#### EXTRAIT PRÉSENTÉ ####

France | France, Cour de cassation, Chambre sociale, 02 avril 2025, 52500349


LA COUR DE CASSATION, CHAMBRE SOCIALE, a rendu l'arrêt suivant :


SOC.


JL10






COUR DE CASSATION
______________________




Audience publique du 2 avril 2025








Cassation partielle




Mme CAPITAINE, conseiller doyen
faisant fonction de président






Arrêt n° 349 F-B


Pourvoi n° U 24-11.728


Aide juridictionnelle totale en demande
au profit de Mme [Z].
Admission du bureau d'aide juridictionnelle
près la Cour

de cassation
en date du 14 décembre 2023.






R É P U B L I Q U E F R A N Ç A I S E


_________________________


AU NOM DU PEUPLE FRANÇAIS
_________________________




ARRÊT DE LA COUR DE CASS...

LA COUR DE CASSATION, CHAMBRE SOCIALE, a rendu l'arrêt suivant :

SOC.

JL10

COUR DE CASSATION
______________________

Audience publique du 2 avril 2025

Cassation partielle

Mme CAPITAINE, conseiller doyen
faisant fonction de président

Arrêt n° 349 F-B

Pourvoi n° U 24-11.728

Aide juridictionnelle totale en demande
au profit de Mme [Z].
Admission du bureau d'aide juridictionnelle
près la Cour de cassation
en date du 14 décembre 2023.

R É P U B L I Q U E F R A N Ç A I S E

_________________________

AU NOM DU PEUPLE FRANÇAIS
_________________________

ARRÊT DE LA COUR DE CASSATION, CHAMBRE SOCIALE, DU 2 AVRIL 2025

Mme [J] [Z], anciennement dénommée [V], domiciliée [Adresse 2], a formé le pourvoi n° U 24-11.728 contre l'arrêt rendu le 31 mars 2023 par la cour d'appel de Douai (chambre sociale, prud'hommes), dans le litige l'opposant à la société WTG, société par actions simplifiée, dont le siège est [Adresse 1], défenderesse à la cassation.

La demanderesse invoque, à l'appui de son pourvoi, un moyen de cassation.

Le dossier a été communiqué au procureur général.

Sur le rapport de Mme Pecqueur, conseiller référendaire, les observations de la SARL Boré, Salve de Bruneton et Mégret, avocat de Mme [Z], de la SCP Françoise Fabiani - François Pinatel, avocat de la société WTG, après débats en l'audience publique du 4 mars 2025 où étaient présents Mme Capitaine, conseiller doyen faisant fonction de président, Mme Pecqueur, conseiller référendaire rapporteur, Mme Lacquemant, conseiller, et Mme Dumont, greffier de chambre,

la chambre sociale de la Cour de cassation, composée des président et conseillers précités, après en avoir délibéré conformément à la loi, a rendu le présent arrêt ;

Faits et procédure

1. Selon l'arrêt attaqué (Douai, 31 mars 2023), Mme [V], désormais dénommée Mme [Z], a été engagée en qualité de conseillère client par la société WTG suivant contrat de travail à durée déterminée du 11 novembre 2018 au 18 mai 2019.

2. La salariée, reconnue travailleuse handicapée par la maison départementale des personnes handicapées du Nord depuis le 16 janvier 2018, a bénéficié de deux visites par le médecin du travail les 12 décembre 2018 et 29 janvier 2019, à l'issue desquelles des aménagements de son poste ont été préconisés.

#### DONNÉES ENREGISTRÉES ####

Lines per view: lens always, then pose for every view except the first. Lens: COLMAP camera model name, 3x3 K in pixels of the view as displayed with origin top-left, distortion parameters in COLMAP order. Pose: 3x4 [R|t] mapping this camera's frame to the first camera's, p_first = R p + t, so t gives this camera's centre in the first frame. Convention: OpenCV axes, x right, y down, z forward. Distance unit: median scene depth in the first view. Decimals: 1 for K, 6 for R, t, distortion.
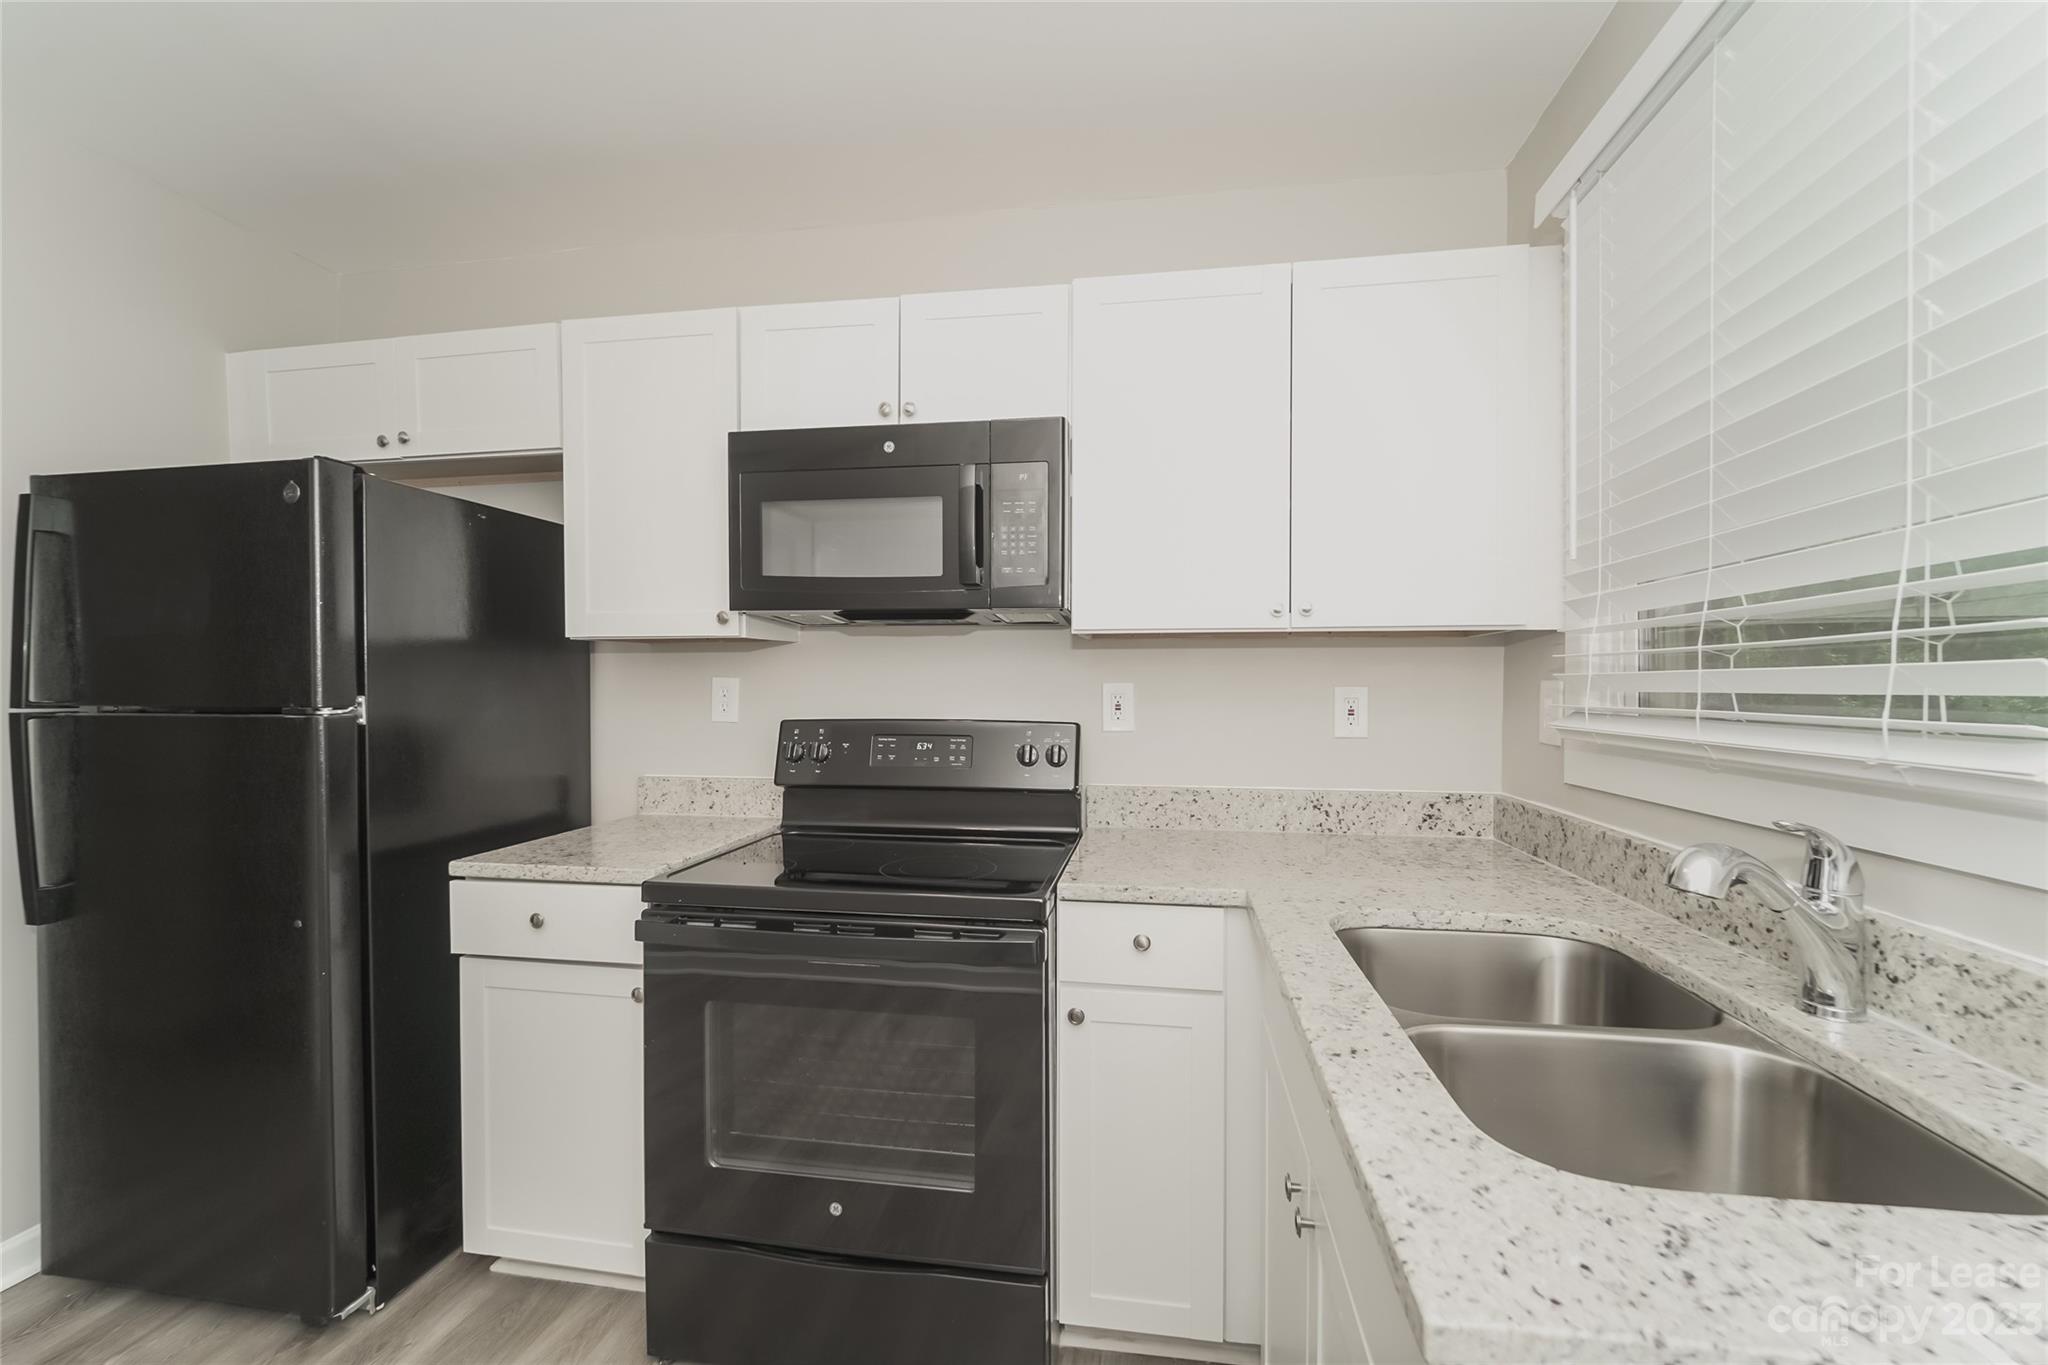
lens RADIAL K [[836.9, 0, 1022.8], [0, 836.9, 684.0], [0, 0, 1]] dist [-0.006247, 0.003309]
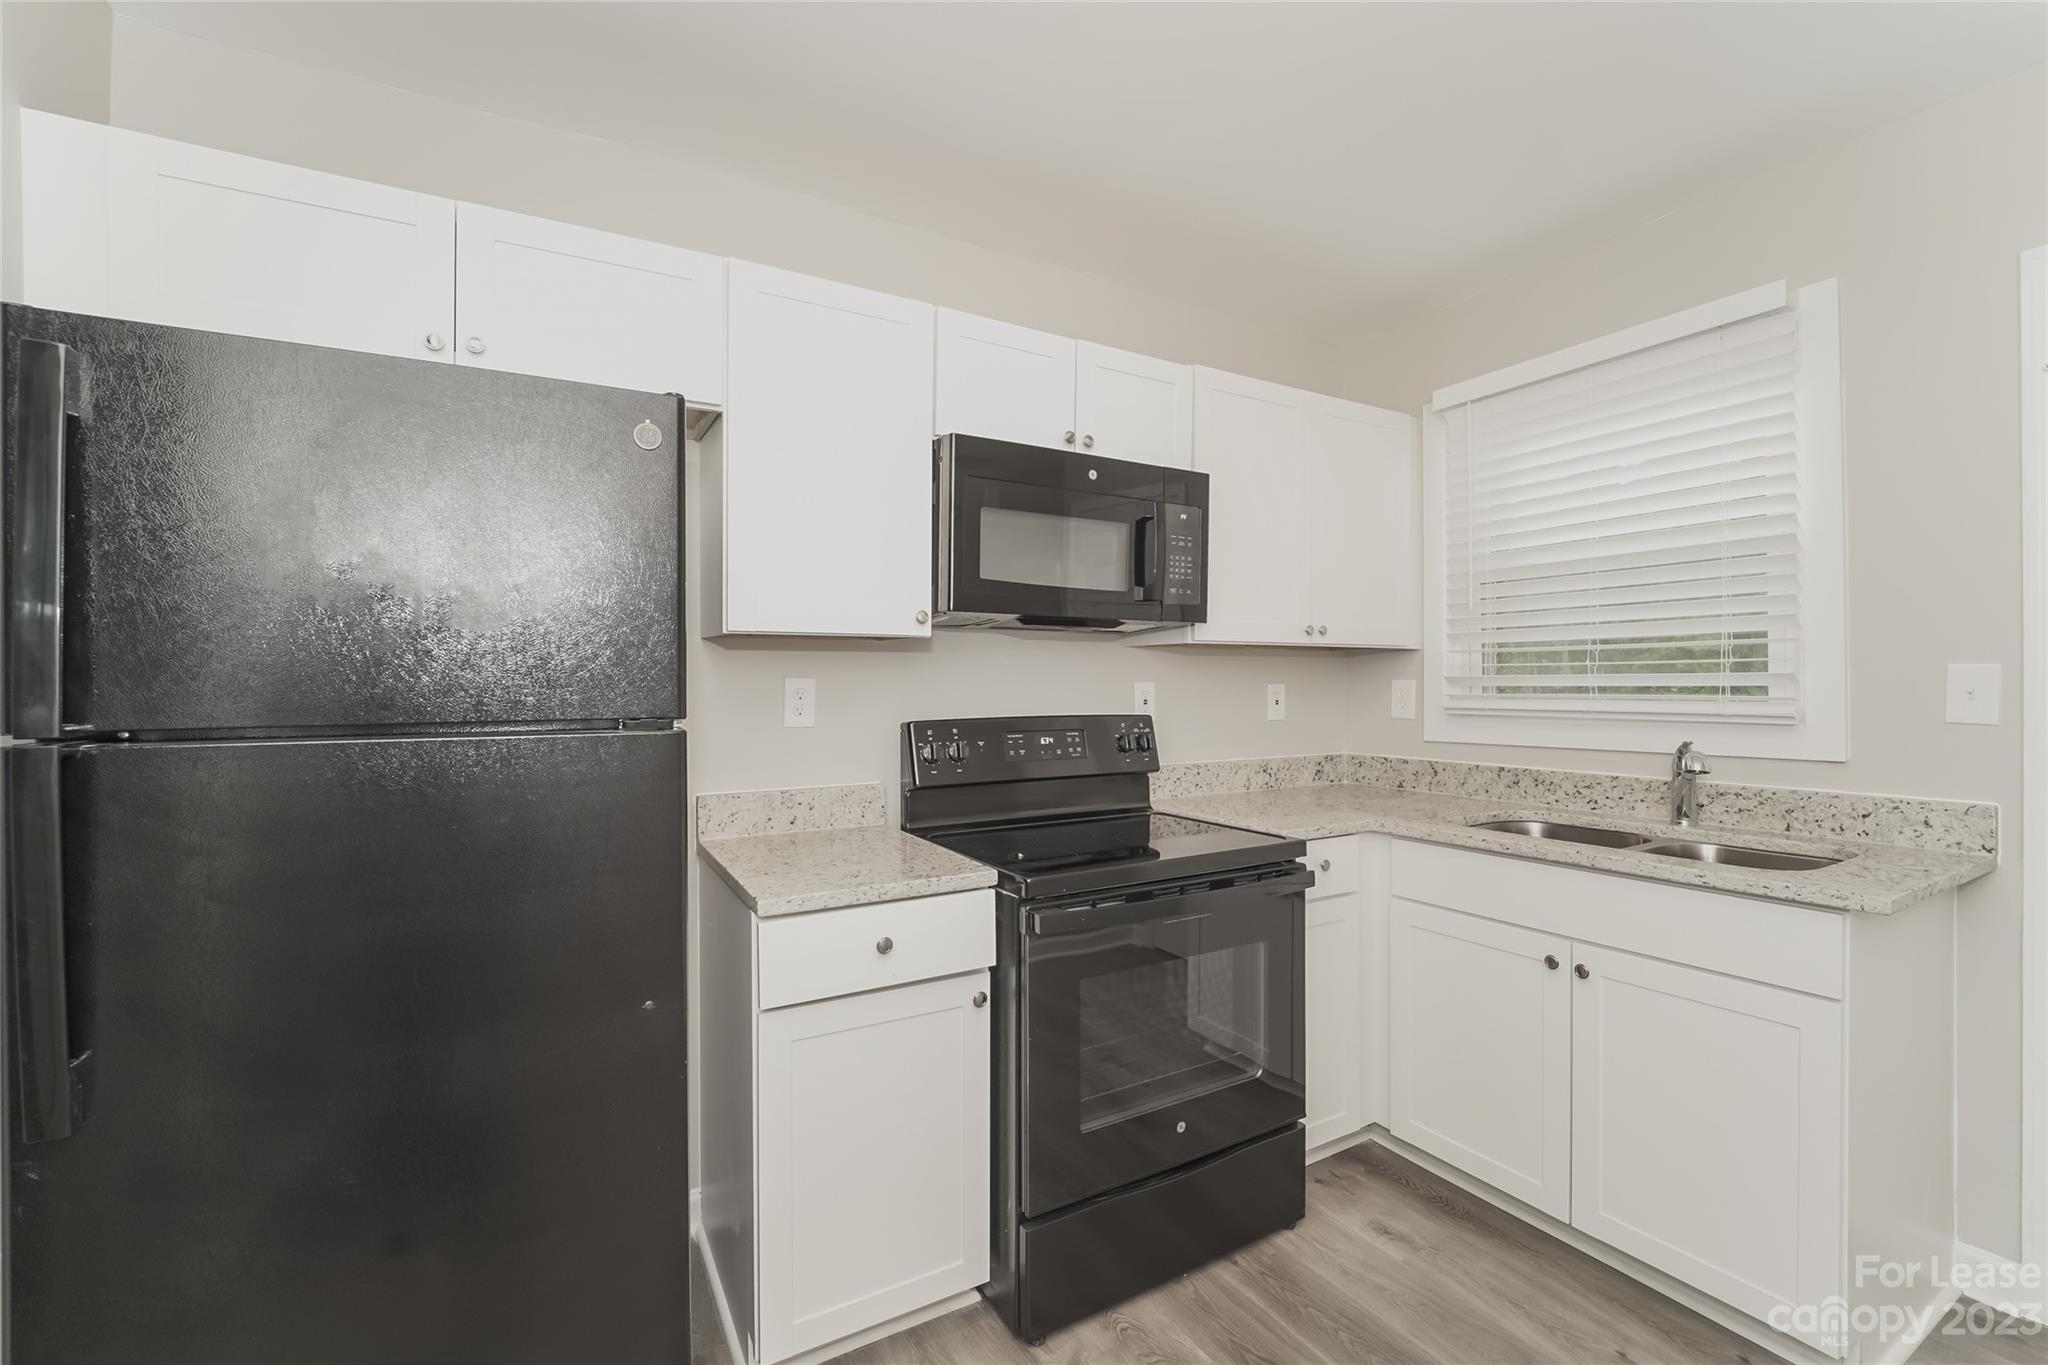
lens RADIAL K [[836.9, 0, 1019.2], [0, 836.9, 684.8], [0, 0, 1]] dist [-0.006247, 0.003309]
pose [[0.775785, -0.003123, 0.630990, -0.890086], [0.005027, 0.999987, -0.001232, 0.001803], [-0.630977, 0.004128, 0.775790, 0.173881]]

####

▶ [VOTRE CONSIGNE] Reproduisez le passage de l'arrêt de la Cour de cassation qui commence par « Sur le rapport » et se poursuit jusqu'à « 18 mai 2019. ». Les lignes forment un matériau indépendant de l'arrêt de la Cour de cassation.

▶ [CORRIGÉ DE L'EXERCICE]
Sur le rapport de Mme Pecqueur, conseiller référendaire, les observations de la SARL Boré, Salve de Bruneton et Mégret, avocat de Mme [Z], de la SCP Françoise Fabiani - François Pinatel, avocat de la société WTG, après débats en l'audience publique du 4 mars 2025 où étaient présents Mme Capitaine, conseiller doyen faisant fonction de président, Mme Pecqueur, conseiller référendaire rapporteur, Mme Lacquemant, conseiller, et Mme Dumont, greffier de chambre,

la chambre sociale de la Cour de cassation, composée des président et conseillers précités, après en avoir délibéré conformément à la loi, a rendu le présent arrêt ;

Faits et procédure

1. Selon l'arrêt attaqué (Douai, 31 mars 2023), Mme [V], désormais dénommée Mme [Z], a été engagée en qualité de conseillère client par la société WTG suivant contrat de travail à durée déterminée du 11 novembre 2018 au 18 mai 2019.